* _TASKS TO COMPLETE_:
(a) According to the BAYCOM service terms, when does the Customer's obligation to pay service fees for lost, damaged, stolen or out-of-service Equipment end?
(b) Write a continuation of the BAYCOM service terms, picking up after their final sentence.

BAYCOM Service Agreements
last updated: 3/1/2017
THIS SET OF TERMS AND CONDITIONS (the “Agreement”) governs all goods and services BAYCOM, Inc. (“BAYCOM”) provides to a customer of BAYCOM (“Customer”) in relation to the Service Agreement (the “Agreement”) which BAYCOM and the Customer have executed for equipment, systems or services.
SECTION 1 – DEFINITIONS.
“Agreement” means this Agreement which BAYCOM and Customer execute, together with any attachments (collectively the “Attachments”) affixed to each Agreement. “Equipment” means the equipment that is specified in any Agreement or Attachment. “Service(s)” means those maintenance, repair, support, and other services referred to in each Agreement and as outlined in Section 3.
SECTION 2 – ACCEPTANCE.
Customer agrees to accept the terms of this Agreement and to pay the prices set forth in each Agreement. The terms and conditions set forth in this Agreement and each Agreement will become binding only when accepted in writing by BAYCOM. The term of this Agreement will commence on the Contract Start date and terminate on the Contract End date as specified in each Agreement. BAYCOM shall not be bound by the terms and conditions in Customer’s purchase order or elsewhere unless expressly agreed to in writing.
SECTION 3 – SCOPE OF SERVICES.
- Repair or Servicing of Equipment: (i) manufacturers replacement parts or parts of equal quality will be used; (ii) the equipment will be serviced at levels set forth in manufacturers’ product manuals; and, (iii) routine service procedures that are prescribed from time to time by manufacturer for its products will be followed.
- Any Equipment purchased by Customer from BAYCOM that is or becomes part of the same system as the Equipment covered under the Agreement will be automatically added to this Agreement and will be billed at the applicable rates.
- All Equipment must be in good working order on the Start Date or at the time the Equipment is added to the Agreement. Customer must provide a complete Model Number and Serial Number list either prior to the Start Date or prior to the time that the Equipment is added.
- Customer must specifically identify any Location that is intrinsically unsafe such as a hazardous environment area.
- Customer shall indicate on the Agreement any such Equipment which is intrinsically safe so that appropriate parts and procedures may be used to maintain such status.
- Customer must promptly notify BAYCOM in writing when any Equipment is lost, damaged, stolen or taken out of service. Customer’s obligation to pay service fees for such Equipment will terminate at the end of the month in which BAYCOM receives such written notice.
- If Equipment cannot, in BAYCOM’s opinion, be properly or economically serviced for any reason including excessive wear, unavailability of parts, the state of technology, or the practical feasibility of the Scope of Services as specified on the Agreement, BAYCOM, may; (i) modify the Scope of Services related to such Equipment; (ii) remove such Equipment from the Agreement; and/or (iii) increase the price to service such Equipment.
- Customer must promptly notify BAYCOM directly of any Equipment failure. BAYCOM will respond to Customer’s notification in a manner consistent with the level of service as indicated on the Agreement.

* _RECORDS PROVIDED_:

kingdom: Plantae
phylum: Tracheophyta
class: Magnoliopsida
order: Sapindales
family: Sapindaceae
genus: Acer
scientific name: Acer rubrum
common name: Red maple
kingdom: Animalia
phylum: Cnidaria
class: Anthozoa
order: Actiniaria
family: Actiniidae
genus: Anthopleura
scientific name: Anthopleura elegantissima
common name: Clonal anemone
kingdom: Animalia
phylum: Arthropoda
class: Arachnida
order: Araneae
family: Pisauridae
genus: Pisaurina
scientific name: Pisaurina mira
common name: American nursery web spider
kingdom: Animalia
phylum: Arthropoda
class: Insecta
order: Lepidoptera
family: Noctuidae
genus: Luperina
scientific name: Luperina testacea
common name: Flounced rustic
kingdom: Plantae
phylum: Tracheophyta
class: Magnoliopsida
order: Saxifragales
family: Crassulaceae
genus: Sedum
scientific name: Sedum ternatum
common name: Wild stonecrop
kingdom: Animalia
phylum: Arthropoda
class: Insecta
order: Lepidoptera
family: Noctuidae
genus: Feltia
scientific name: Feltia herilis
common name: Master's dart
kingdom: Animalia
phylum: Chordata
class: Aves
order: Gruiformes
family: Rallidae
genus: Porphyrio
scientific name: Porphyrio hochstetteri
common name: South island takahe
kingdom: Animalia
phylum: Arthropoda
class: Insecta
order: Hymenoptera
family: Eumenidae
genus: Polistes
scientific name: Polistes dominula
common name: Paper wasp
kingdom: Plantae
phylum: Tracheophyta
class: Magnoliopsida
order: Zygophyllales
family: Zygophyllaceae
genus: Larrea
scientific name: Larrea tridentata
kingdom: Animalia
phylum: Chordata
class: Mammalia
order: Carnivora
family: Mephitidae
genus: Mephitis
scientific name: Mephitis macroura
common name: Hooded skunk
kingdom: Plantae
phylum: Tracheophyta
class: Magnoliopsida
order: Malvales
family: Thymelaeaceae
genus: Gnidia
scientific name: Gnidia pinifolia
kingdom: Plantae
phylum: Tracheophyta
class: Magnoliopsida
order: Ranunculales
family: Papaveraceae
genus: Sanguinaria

* _ANSWERS BY TASK_:
(a) It ends at the end of the month in which BAYCOM receives the Customer's written notice.

(b)
SECTION 4 – EXCLUDED SERVICES.
- Service does not include the repair or replacement of Equipment that has become defective or damaged due to physical or chemical misuse or abuse from third party causes, including, without limitation, lightning, power surges, liquids, acts of God, or Force Majeure, as outlined in Section 14.
- Unless specifically included in the Agreement, Service does not include repair or maintenance of any transmission line, antenna, tower, tower lighting, tower crew services, duplexer, combiner, or multicoupler. BAYCOM has no obligation or responsibility for any transmission medium, including, without limitation, telephone lines, computer networks, the internet or the worldwide web, or for equipment malfunction caused by such transmission media.
- Unless specifically included in the Agreement, Service does not include items that are consumed in the course of normal operation of the Equipment, such as, but not limited to, batteries, magnetic tapes, etc.
- Unless specifically set forth in the Agreement, Service does not include upgrading or reprogramming of Equipment; accessories, belt clips, battery chargers, custom or special products, modified units, or software.
SECTION 5. CONTACT(S)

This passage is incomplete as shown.